> _Zu befolgende Anweisungen_: Geben Sie sämtliche Zeilen aller nachstehenden Datensätze als nummerierte Liste wieder und lassen Sie Leerzeilen dabei weg.

> _Datensätze_:
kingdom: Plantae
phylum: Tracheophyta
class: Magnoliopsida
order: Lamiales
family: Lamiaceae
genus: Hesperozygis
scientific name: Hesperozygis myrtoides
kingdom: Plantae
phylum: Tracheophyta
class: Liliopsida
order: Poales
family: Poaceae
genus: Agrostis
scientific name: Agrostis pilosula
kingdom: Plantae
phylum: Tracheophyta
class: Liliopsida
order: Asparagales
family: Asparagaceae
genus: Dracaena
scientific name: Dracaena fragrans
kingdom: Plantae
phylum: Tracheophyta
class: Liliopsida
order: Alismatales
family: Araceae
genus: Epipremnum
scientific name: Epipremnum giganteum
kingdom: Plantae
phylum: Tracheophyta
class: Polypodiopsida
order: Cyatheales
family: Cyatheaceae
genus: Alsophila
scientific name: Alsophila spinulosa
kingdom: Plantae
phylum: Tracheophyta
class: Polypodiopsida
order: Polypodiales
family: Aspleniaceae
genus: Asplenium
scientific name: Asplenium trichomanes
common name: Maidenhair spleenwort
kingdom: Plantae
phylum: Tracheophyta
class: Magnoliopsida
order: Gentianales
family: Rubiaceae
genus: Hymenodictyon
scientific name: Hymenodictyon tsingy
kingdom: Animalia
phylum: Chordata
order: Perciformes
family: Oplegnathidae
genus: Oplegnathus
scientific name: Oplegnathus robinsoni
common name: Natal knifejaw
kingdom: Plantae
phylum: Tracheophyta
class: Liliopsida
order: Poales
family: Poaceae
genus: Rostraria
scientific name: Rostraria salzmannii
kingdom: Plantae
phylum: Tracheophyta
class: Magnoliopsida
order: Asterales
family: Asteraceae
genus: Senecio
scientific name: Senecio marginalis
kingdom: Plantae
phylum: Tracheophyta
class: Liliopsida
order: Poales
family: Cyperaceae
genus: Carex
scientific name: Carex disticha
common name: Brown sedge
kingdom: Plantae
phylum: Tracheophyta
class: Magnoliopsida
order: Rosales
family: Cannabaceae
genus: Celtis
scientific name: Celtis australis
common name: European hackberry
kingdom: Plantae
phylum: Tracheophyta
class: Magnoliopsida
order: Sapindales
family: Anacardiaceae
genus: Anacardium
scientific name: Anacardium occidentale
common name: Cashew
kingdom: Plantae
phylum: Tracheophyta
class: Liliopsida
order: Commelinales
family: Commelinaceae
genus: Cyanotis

> _Lösung der Aufgabe_:
1. kingdom: Plantae
2. phylum: Tracheophyta
3. class: Magnoliopsida
4. order: Lamiales
5. family: Lamiaceae
6. genus: Hesperozygis
7. scientific name: Hesperozygis myrtoides
8. kingdom: Plantae
9. phylum: Tracheophyta
10. class: Liliopsida
11. order: Poales
12. family: Poaceae
13. genus: Agrostis
14. scientific name: Agrostis pilosula
15. kingdom: Plantae
16. phylum: Tracheophyta
17. class: Liliopsida
18. order: Asparagales
19. family: Asparagaceae
20. genus: Dracaena
21. scientific name: Dracaena fragrans
22. kingdom: Plantae
23. phylum: Tracheophyta
24. class: Liliopsida
25. order: Alismatales
26. family: Araceae
27. genus: Epipremnum
28. scientific name: Epipremnum giganteum
29. kingdom: Plantae
30. phylum: Tracheophyta
31. class: Polypodiopsida
32. order: Cyatheales
33. family: Cyatheaceae
34. genus: Alsophila
35. scientific name: Alsophila spinulosa
36. kingdom: Plantae
37. phylum: Tracheophyta
38. class: Polypodiopsida
39. order: Polypodiales
40. family: Aspleniaceae
41. genus: Asplenium
42. scientific name: Asplenium trichomanes
43. common name: Maidenhair spleenwort
44. kingdom: Plantae
45. phylum: Tracheophyta
46. class: Magnoliopsida
47. order: Gentianales
48. family: Rubiaceae
49. genus: Hymenodictyon
50. scientific name: Hymenodictyon tsingy
51. kingdom: Animalia
52. phylum: Chordata
53. order: Perciformes
54. family: Oplegnathidae
55. genus: Oplegnathus
56. scientific name: Oplegnathus robinsoni
57. common name: Natal knifejaw
58. kingdom: Plantae
59. phylum: Tracheophyta
60. class: Liliopsida
61. order: Poales
62. family: Poaceae
63. genus: Rostraria
64. scientific name: Rostraria salzmannii
65. kingdom: Plantae
66. phylum: Tracheophyta
67. class: Magnoliopsida
68. order: Asterales
69. family: Asteraceae
70. genus: Senecio
71. scientific name: Senecio marginalis
72. kingdom: Plantae
73. phylum: Tracheophyta
74. class: Liliopsida
75. order: Poales
76. family: Cyperaceae
77. genus: Carex
78. scientific name: Carex disticha
79. common name: Brown sedge
80. kingdom: Plantae
81. phylum: Tracheophyta
82. class: Magnoliopsida
83. order: Rosales
84. family: Cannabaceae
85. genus: Celtis
86. scientific name: Celtis australis
87. common name: European hackberry
88. kingdom: Plantae
89. phylum: Tracheophyta
90. class: Magnoliopsida
91. order: Sapindales
92. family: Anacardiaceae
93. genus: Anacardium
94. scientific name: Anacardium occidentale
95. common name: Cashew
96. kingdom: Plantae
97. phylum: Tracheophyta
98. class: Liliopsida
99. order: Commelinales
100. family: Commelinaceae
101. genus: Cyanotis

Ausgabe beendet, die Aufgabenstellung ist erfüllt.